[Data records]

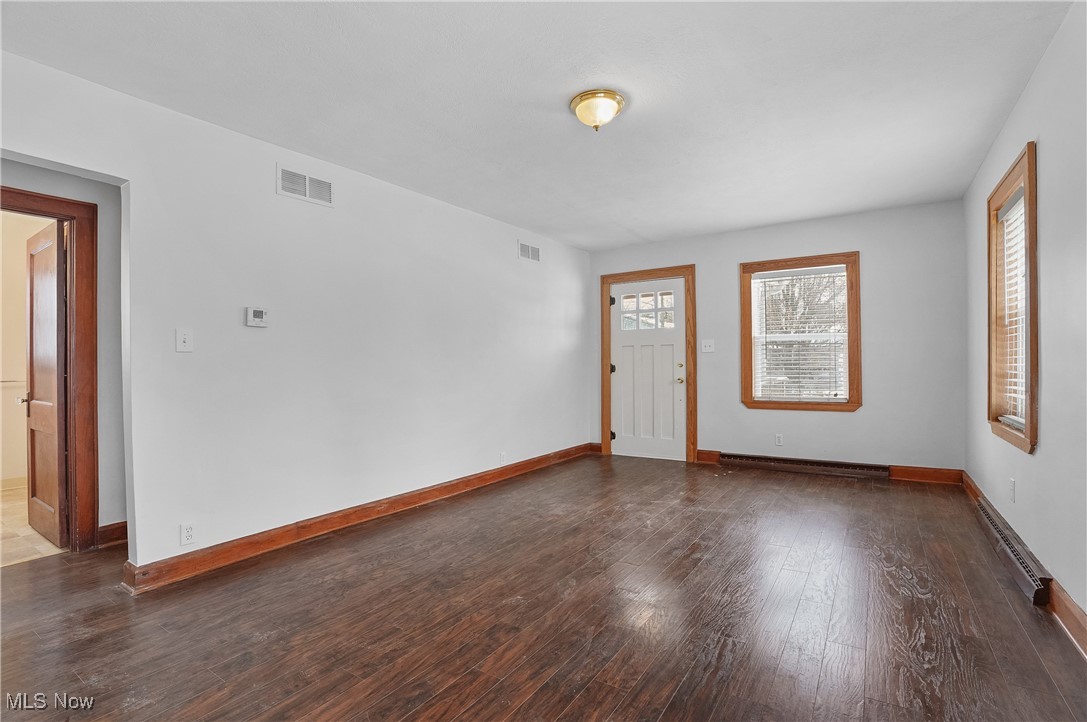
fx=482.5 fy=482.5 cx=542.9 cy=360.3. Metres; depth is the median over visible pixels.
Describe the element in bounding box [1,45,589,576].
left wall
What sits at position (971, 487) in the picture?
baseboard
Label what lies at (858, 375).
back window
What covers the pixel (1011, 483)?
wall socket
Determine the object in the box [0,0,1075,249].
ceiling
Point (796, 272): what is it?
window blind
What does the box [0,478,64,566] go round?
tile floor
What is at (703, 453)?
baseboard
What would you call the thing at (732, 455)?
baseboard heater
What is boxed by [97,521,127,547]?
baseboard
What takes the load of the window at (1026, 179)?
in the right wall at (1047, 161)
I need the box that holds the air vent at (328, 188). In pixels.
[276,164,333,206]
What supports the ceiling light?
attached to the ceiling
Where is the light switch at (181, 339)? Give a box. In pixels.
[175,328,192,352]
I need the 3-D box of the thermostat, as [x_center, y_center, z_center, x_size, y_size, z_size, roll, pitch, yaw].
[-1.674,-0.254,2.826,0.029,0.108,0.119,0,0,34]
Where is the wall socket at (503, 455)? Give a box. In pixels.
[499,451,506,464]
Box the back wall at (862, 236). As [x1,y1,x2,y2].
[589,198,970,474]
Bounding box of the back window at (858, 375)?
[738,251,860,412]
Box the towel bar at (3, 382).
[0,379,25,383]
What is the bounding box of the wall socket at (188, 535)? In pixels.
[179,521,195,545]
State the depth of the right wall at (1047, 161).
2.12 m
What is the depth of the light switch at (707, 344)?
5.17 m
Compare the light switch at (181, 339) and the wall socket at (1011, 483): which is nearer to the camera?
the light switch at (181, 339)
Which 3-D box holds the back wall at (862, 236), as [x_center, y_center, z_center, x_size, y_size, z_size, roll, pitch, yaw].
[2.109,-0.137,5.124,3.688,2.466,0.162,0,0,34]
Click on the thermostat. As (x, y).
(258, 312)
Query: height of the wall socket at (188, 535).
0.116 m
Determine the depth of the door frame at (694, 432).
5.43 m
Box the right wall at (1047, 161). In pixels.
[963,0,1086,638]
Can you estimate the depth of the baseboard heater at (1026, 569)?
2.43 m
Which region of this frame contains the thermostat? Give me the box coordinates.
[246,306,268,327]
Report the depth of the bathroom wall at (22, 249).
4.41 m
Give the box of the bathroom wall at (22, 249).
[0,208,54,485]
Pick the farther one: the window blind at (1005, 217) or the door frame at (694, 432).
the door frame at (694, 432)
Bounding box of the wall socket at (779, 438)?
[774,433,783,445]
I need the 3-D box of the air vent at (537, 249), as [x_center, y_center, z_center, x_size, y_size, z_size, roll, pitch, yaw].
[-0.137,-1.103,4.928,0.011,0.171,0.343,0,0,34]
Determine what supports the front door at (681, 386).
in the door frame at (694, 432)
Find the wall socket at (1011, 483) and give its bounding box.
[1008,478,1015,502]
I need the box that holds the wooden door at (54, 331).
[23,216,67,547]
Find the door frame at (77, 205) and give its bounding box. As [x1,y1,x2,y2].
[0,184,99,550]
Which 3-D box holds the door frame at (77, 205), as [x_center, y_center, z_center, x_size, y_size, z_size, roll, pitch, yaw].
[-3.058,0.100,2.605,0.168,2.089,0.925,0,0,34]
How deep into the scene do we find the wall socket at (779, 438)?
4.77 m
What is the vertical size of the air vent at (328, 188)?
0.177 m
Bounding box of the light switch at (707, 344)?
[701,339,714,352]
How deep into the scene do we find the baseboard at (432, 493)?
3.04 m
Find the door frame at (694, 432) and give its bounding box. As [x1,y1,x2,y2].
[599,266,694,462]
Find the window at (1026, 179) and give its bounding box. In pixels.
[985,141,1038,453]
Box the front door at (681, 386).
[608,278,686,461]
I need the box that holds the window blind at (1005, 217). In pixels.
[997,187,1026,430]
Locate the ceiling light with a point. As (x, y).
(613, 97)
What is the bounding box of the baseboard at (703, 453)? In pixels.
[697,449,965,484]
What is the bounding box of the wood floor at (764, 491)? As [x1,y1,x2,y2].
[0,452,1086,721]
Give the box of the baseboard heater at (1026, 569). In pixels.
[973,493,1054,606]
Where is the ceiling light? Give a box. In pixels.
[569,89,625,130]
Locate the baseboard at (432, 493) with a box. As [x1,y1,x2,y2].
[122,442,593,593]
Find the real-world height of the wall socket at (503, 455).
0.115 m
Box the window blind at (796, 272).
[752,265,848,401]
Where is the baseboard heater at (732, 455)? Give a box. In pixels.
[723,452,890,479]
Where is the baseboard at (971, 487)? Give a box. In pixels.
[963,471,1086,657]
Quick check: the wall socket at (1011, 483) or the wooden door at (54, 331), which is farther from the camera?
the wooden door at (54, 331)
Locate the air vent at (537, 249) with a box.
[518,241,540,262]
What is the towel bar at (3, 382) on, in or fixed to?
attached to the bathroom wall at (22, 249)

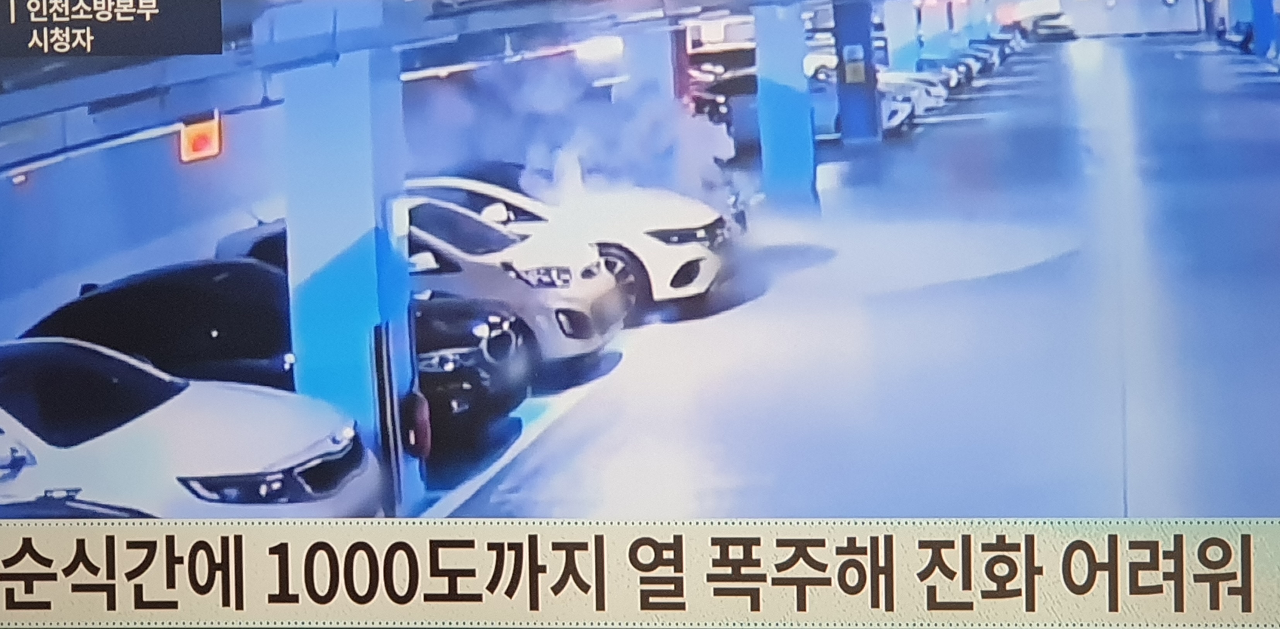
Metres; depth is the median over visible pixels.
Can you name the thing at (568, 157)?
smoke
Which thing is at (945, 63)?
car
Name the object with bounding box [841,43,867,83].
notice
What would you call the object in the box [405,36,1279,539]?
floor
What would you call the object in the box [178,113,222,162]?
orange sign
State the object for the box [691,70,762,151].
dark car
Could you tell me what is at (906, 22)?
pillar
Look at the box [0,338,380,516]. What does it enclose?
white car
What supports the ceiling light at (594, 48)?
attached to the ceiling
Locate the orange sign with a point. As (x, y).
(203, 148)
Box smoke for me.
[405,58,741,218]
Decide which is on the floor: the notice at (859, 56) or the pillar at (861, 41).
the pillar at (861, 41)
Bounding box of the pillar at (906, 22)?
[883,0,920,72]
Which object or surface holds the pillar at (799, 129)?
on the floor
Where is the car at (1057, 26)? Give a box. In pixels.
[1026,12,1076,40]
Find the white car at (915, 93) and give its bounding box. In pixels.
[878,72,946,128]
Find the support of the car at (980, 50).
on the floor
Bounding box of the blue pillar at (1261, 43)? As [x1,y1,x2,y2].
[1249,0,1278,59]
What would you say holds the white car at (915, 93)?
on the floor
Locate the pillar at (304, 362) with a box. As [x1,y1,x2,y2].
[271,0,420,513]
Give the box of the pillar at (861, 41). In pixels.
[831,0,881,142]
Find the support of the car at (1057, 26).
on the floor
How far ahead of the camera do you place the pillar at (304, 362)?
10.44 m
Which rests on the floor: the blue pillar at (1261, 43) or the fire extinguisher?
the blue pillar at (1261, 43)
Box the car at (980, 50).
[961,38,1005,70]
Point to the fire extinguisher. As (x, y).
(422, 416)
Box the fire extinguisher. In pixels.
[401,389,432,457]
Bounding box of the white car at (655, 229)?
[409,161,739,306]
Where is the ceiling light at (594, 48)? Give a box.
[571,34,624,62]
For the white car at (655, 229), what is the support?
on the floor
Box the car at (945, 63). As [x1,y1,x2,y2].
[917,53,980,88]
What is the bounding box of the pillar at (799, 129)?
[751,1,819,212]

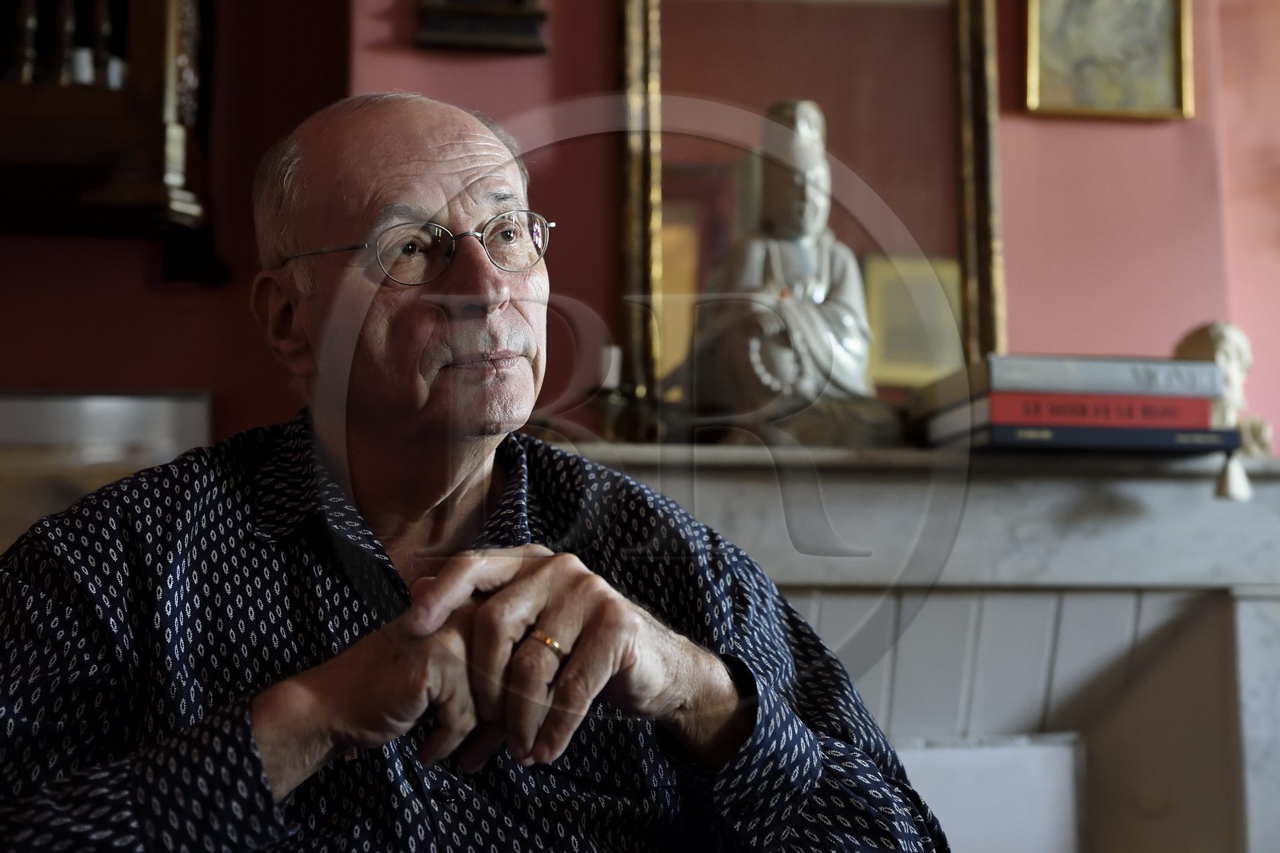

• What you should do
Check each line above for the string "median" and show the ones that have it.

• Solution to this problem
fx=482.5 fy=482.5 cx=542.9 cy=360.3. Metres; depth is the median over visible pixels.
Metres; depth is the median over visible pixels.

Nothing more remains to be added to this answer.